Tyler Stockton's "Bear Essentials" proves that it's hard to go wrong with a guy in a bear suit. Well, you can -- I recently saw a short that was just about a bear suit guy and a geisha dancing, and nothing else happened -- but if you put in any effort at all, you can make shit happen for the guy. Anyway, a dude's girlfriend breaks up with him, and he hires the bear suit guy to deliver flowers and win her back, but she won't have it. So dude insists bear suit guy keeps doing more and more stuff for him, or he won't pay the bill. Together, they get into some trouble, some of it involving gay sex (or so it's implied...or maybe not. Maybe that's just me. But you can project a whole bunch of stuff onto an inexpressive bear face).

"Room Sevice," by Kevin Castro, stars Howie Mandel as a minor celebrity in a hotel trying to watch a pay-per-view porno...only the TV breaks, and wacky repairmen come in and embarass him. It's every bit as funny as you'd expect from Howie Mandel, which is to say not really at all. Do people really still get this embarrassed about watching porn? If some do, do you really get the vibe that Howie Mandel is such a person? Not I. He seems like a total porn dude to me. One good line from one of the costars, though: "My eyes haven't been so good since the war...Not that I was in the war, but it's a good point of reference."

Kate Madison's "The Horsemen" involves four Englishmen sitting in a pub, all played by the same actor (Christopher Dane), and, as soon becomes apparent, displaying character traits reminiscent of the four horsemen of the apocalypse -- a face-stuffing Famine, sickly Pestilence, priestly Death (who should be the last to arrive, if we're going by Revelation, but isn't here), and fascist War. A fun skit, but not much more -- the punchline involves a fifth being asked to join. If you were expecting a Rupert Murdoch joke, you're close.

Finally, Shane Reid's "Tis the Season," possibly inspired by the Denis Leary movie The Ref, tells of a young man who needs to propose to his girlfriend, and the crazy buddy who tries to obtain the guy a ring via burglary. But they break into the wrong house, and end up at a Christmas party for cops. Reid's directing is a bit awkward at times, especially the overuse of cheesy pop songs, but the dialogue and characters are first rate, with pitch-perfect parodies of the kind of dumb-ass macho talk that cops probably do speak in private, as well as a lovingly weird turn by an actor named Kevin Burge as a sexually ambiguous dispatcher. There could be a feature in this concept.
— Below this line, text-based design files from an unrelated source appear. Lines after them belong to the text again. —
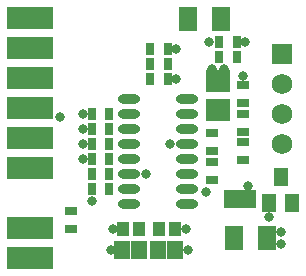
<source format=gts>
G04 Layer_Color=20142*
%FSLAX25Y25*%
%MOIN*%
G70*
G01*
G75*
%ADD31R,0.02769X0.04343*%
%ADD32R,0.07887X0.07296*%
%ADD33R,0.05918X0.07887*%
%ADD34R,0.05328X0.06115*%
%ADD35R,0.04343X0.02769*%
%ADD36R,0.04147X0.04540*%
%ADD37O,0.07493X0.03162*%
%ADD38R,0.04800X0.06400*%
%ADD39R,0.15200X0.07800*%
%ADD40C,0.06902*%
%ADD41R,0.06902X0.06902*%
%ADD42C,0.03200*%
D31*
X136453Y270500D02*
D03*
X130547D02*
D03*
X136453Y285500D02*
D03*
X130547D02*
D03*
Y265500D02*
D03*
X136453D02*
D03*
Y260500D02*
D03*
X130547D02*
D03*
X136453Y280500D02*
D03*
X130547D02*
D03*
X136453Y275500D02*
D03*
X130547D02*
D03*
X150047Y307000D02*
D03*
X155953D02*
D03*
Y302000D02*
D03*
X150047D02*
D03*
X155953Y297000D02*
D03*
X150047D02*
D03*
X178953Y304500D02*
D03*
X173047D02*
D03*
X178953Y309500D02*
D03*
X173047D02*
D03*
D32*
X172500Y296323D02*
D03*
Y286677D02*
D03*
D33*
X162488Y317000D02*
D03*
X173512D02*
D03*
X189012Y244000D02*
D03*
X177988D02*
D03*
D34*
X177244Y257000D02*
D03*
X182756D02*
D03*
X140744Y240000D02*
D03*
X146256D02*
D03*
X158256D02*
D03*
X152744D02*
D03*
D35*
X123500Y247047D02*
D03*
Y252953D02*
D03*
X181000Y294953D02*
D03*
Y289047D02*
D03*
Y285453D02*
D03*
Y279547D02*
D03*
Y275953D02*
D03*
Y270047D02*
D03*
X170500Y273047D02*
D03*
Y278953D02*
D03*
Y263547D02*
D03*
Y269453D02*
D03*
D36*
X146158Y247000D02*
D03*
X140842D02*
D03*
X152842D02*
D03*
X158158D02*
D03*
D37*
X162146Y255500D02*
D03*
Y260500D02*
D03*
Y265500D02*
D03*
Y270500D02*
D03*
Y275500D02*
D03*
Y280500D02*
D03*
Y285500D02*
D03*
Y290500D02*
D03*
X142854Y255500D02*
D03*
Y260500D02*
D03*
Y265500D02*
D03*
Y270500D02*
D03*
Y275500D02*
D03*
Y280500D02*
D03*
Y285500D02*
D03*
Y290500D02*
D03*
D38*
X193470Y264365D02*
D03*
X197270Y255635D02*
D03*
X189730D02*
D03*
D39*
X110000Y237500D02*
D03*
Y247500D02*
D03*
Y317500D02*
D03*
Y307500D02*
D03*
Y297500D02*
D03*
Y287500D02*
D03*
Y277500D02*
D03*
Y267500D02*
D03*
D40*
X194000Y275500D02*
D03*
Y285500D02*
D03*
Y295500D02*
D03*
D41*
Y305500D02*
D03*
D42*
X127500Y270500D02*
D03*
X120000Y284500D02*
D03*
X148500Y265500D02*
D03*
X127500Y285500D02*
D03*
Y275500D02*
D03*
X130500Y256500D02*
D03*
X127500Y280500D02*
D03*
X182756Y261244D02*
D03*
X189730Y251000D02*
D03*
X168500Y259500D02*
D03*
X181500Y309500D02*
D03*
X193500Y246000D02*
D03*
Y242000D02*
D03*
X162000Y247000D02*
D03*
X162500Y240000D02*
D03*
X137500Y247000D02*
D03*
X137000Y240000D02*
D03*
X169500Y309500D02*
D03*
X156500Y275500D02*
D03*
X181000Y298000D02*
D03*
X174500Y300500D02*
D03*
X170500D02*
D03*
X158500Y297000D02*
D03*
Y307000D02*
D03*
M02*

</source>
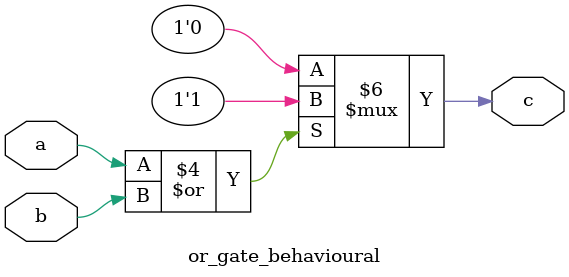
<source format=sv>
/* Behavioural style. */

module or_gate_behavioural (
    input a, b,
    output logic c
);
    always_comb begin
        if (a == 1'b1 | b == 1'b1)
            c = 1'b1;
        else
            c = 1'b0;
    end
endmodule : or_gate_behavioural


/* End of file. */

</source>
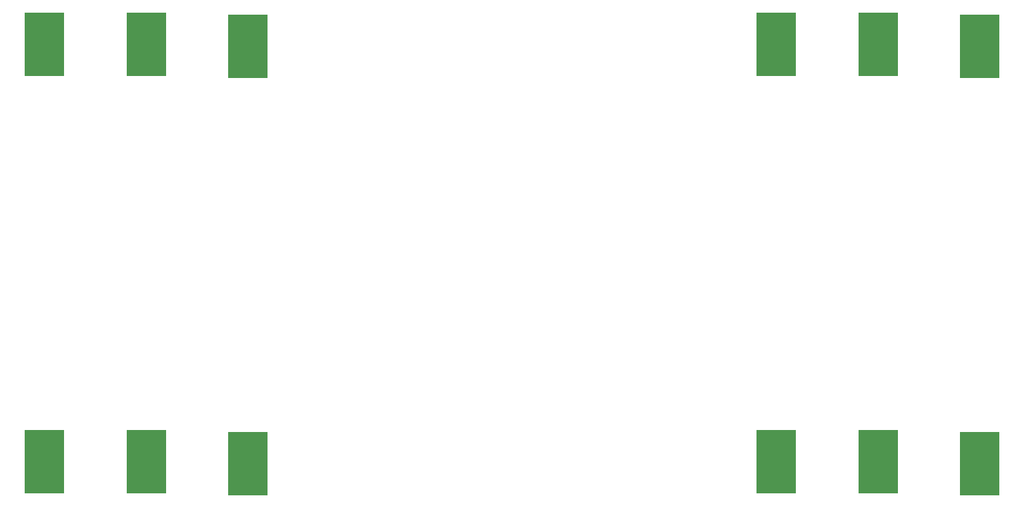
<source format=gbr>
%TF.GenerationSoftware,KiCad,Pcbnew,5.1.6-c6e7f7d~87~ubuntu20.04.1*%
%TF.CreationDate,2020-10-11T03:01:43+02:00*%
%TF.ProjectId,10A-Bias-T,3130412d-4269-4617-932d-542e6b696361,rev?*%
%TF.SameCoordinates,Original*%
%TF.FileFunction,Paste,Top*%
%TF.FilePolarity,Positive*%
%FSLAX46Y46*%
G04 Gerber Fmt 4.6, Leading zero omitted, Abs format (unit mm)*
G04 Created by KiCad (PCBNEW 5.1.6-c6e7f7d~87~ubuntu20.04.1) date 2020-10-11 03:01:43*
%MOMM*%
%LPD*%
G01*
G04 APERTURE LIST*
%ADD10C,0.100000*%
G04 APERTURE END LIST*
D10*
%TO.C,J1*%
G36*
X46900000Y-43800000D02*
G01*
X41900000Y-43800000D01*
X41900000Y-35700000D01*
X46900000Y-35700000D01*
X46900000Y-43800000D01*
G37*
G36*
X21100000Y-43550000D02*
G01*
X16100000Y-43550000D01*
X16100000Y-35450000D01*
X21100000Y-35450000D01*
X21100000Y-43550000D01*
G37*
G36*
X34000000Y-43550000D02*
G01*
X29000000Y-43550000D01*
X29000000Y-35450000D01*
X34000000Y-35450000D01*
X34000000Y-43550000D01*
G37*
%TD*%
%TO.C,J3*%
G36*
X34000000Y-96550000D02*
G01*
X29000000Y-96550000D01*
X29000000Y-88450000D01*
X34000000Y-88450000D01*
X34000000Y-96550000D01*
G37*
G36*
X21100000Y-96550000D02*
G01*
X16100000Y-96550000D01*
X16100000Y-88450000D01*
X21100000Y-88450000D01*
X21100000Y-96550000D01*
G37*
G36*
X46900000Y-96800000D02*
G01*
X41900000Y-96800000D01*
X41900000Y-88700000D01*
X46900000Y-88700000D01*
X46900000Y-96800000D01*
G37*
%TD*%
%TO.C,J4*%
G36*
X139800000Y-43800000D02*
G01*
X134800000Y-43800000D01*
X134800000Y-35700000D01*
X139800000Y-35700000D01*
X139800000Y-43800000D01*
G37*
G36*
X114000000Y-43550000D02*
G01*
X109000000Y-43550000D01*
X109000000Y-35450000D01*
X114000000Y-35450000D01*
X114000000Y-43550000D01*
G37*
G36*
X126900000Y-43550000D02*
G01*
X121900000Y-43550000D01*
X121900000Y-35450000D01*
X126900000Y-35450000D01*
X126900000Y-43550000D01*
G37*
%TD*%
%TO.C,J6*%
G36*
X126900000Y-96550000D02*
G01*
X121900000Y-96550000D01*
X121900000Y-88450000D01*
X126900000Y-88450000D01*
X126900000Y-96550000D01*
G37*
G36*
X114000000Y-96550000D02*
G01*
X109000000Y-96550000D01*
X109000000Y-88450000D01*
X114000000Y-88450000D01*
X114000000Y-96550000D01*
G37*
G36*
X139800000Y-96800000D02*
G01*
X134800000Y-96800000D01*
X134800000Y-88700000D01*
X139800000Y-88700000D01*
X139800000Y-96800000D01*
G37*
%TD*%
M02*

</source>
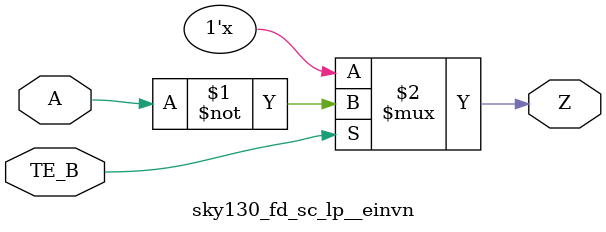
<source format=v>
/*
 * Copyright 2020 The SkyWater PDK Authors
 *
 * Licensed under the Apache License, Version 2.0 (the "License");
 * you may not use this file except in compliance with the License.
 * You may obtain a copy of the License at
 *
 *     https://www.apache.org/licenses/LICENSE-2.0
 *
 * Unless required by applicable law or agreed to in writing, software
 * distributed under the License is distributed on an "AS IS" BASIS,
 * WITHOUT WARRANTIES OR CONDITIONS OF ANY KIND, either express or implied.
 * See the License for the specific language governing permissions and
 * limitations under the License.
 *
 * SPDX-License-Identifier: Apache-2.0
*/


`ifndef SKY130_FD_SC_LP__EINVN_FUNCTIONAL_V
`define SKY130_FD_SC_LP__EINVN_FUNCTIONAL_V

/**
 * einvn: Tri-state inverter, negative enable.
 *
 * Verilog simulation functional model.
 */

`timescale 1ns / 1ps
`default_nettype none

`celldefine
module sky130_fd_sc_lp__einvn (
    Z   ,
    A   ,
    TE_B
);

    // Module ports
    output Z   ;
    input  A   ;
    input  TE_B;

    //     Name     Output  Other arguments
    notif0 notif00 (Z     , A, TE_B        );

endmodule
`endcelldefine

`default_nettype wire
`endif  // SKY130_FD_SC_LP__EINVN_FUNCTIONAL_V
</source>
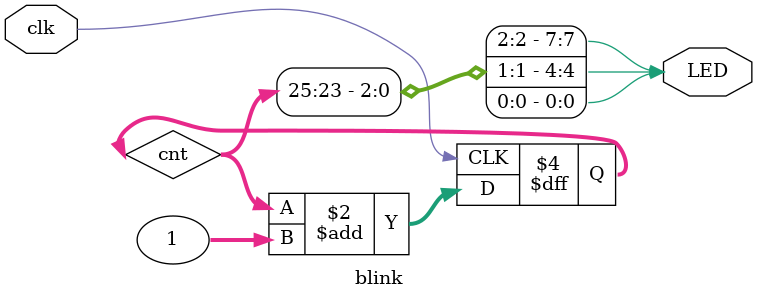
<source format=v>
	module blink (
	input wire clk, // 50MHz input clock
	output wire[7:0] LED // 8 LEDS array
	);

// created a binary counter (32-bit)
	reg [31:0] cnt; 

initial begin

cnt <= 32'h00000000; // starting cnt with zero

end

always @(posedge clk) begin

cnt <= cnt + 1; // count up

end


assign LED[0] = cnt[23];     // LED with frequency = 50000000/ 2^23 = about 6 blinks per second
assign LED[4] = cnt[24];     // LED with frequency = about 3 blinks per second
assign LED[7] = cnt[25];     // LED with frequency = about 3 blinks in every 2 seconds.
endmodule
</source>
There won't be any David Carradine at the festival, which is a letdown since he was the big celebrity name promised. Seems he's in China for some reason. But the band Skeeter Truck, featured in Permanent Vacation, play a live set, as free champagne is poured and cookies are passed around. Too bad the movie's not very good, because they're going all out for it here. I decide to duck out and skip the features, to get refreshed for the party later.

Will update this post after I attend that...

Okay, I'm back. Free pizza and fried shrimp was decent, drinks were free if you could track down people with tickets, and the whole thing was on the Hotel Huntington Beach's back porch right outside the swimming pool/hot tub. No-one dived in, but they totally could wasn't locked.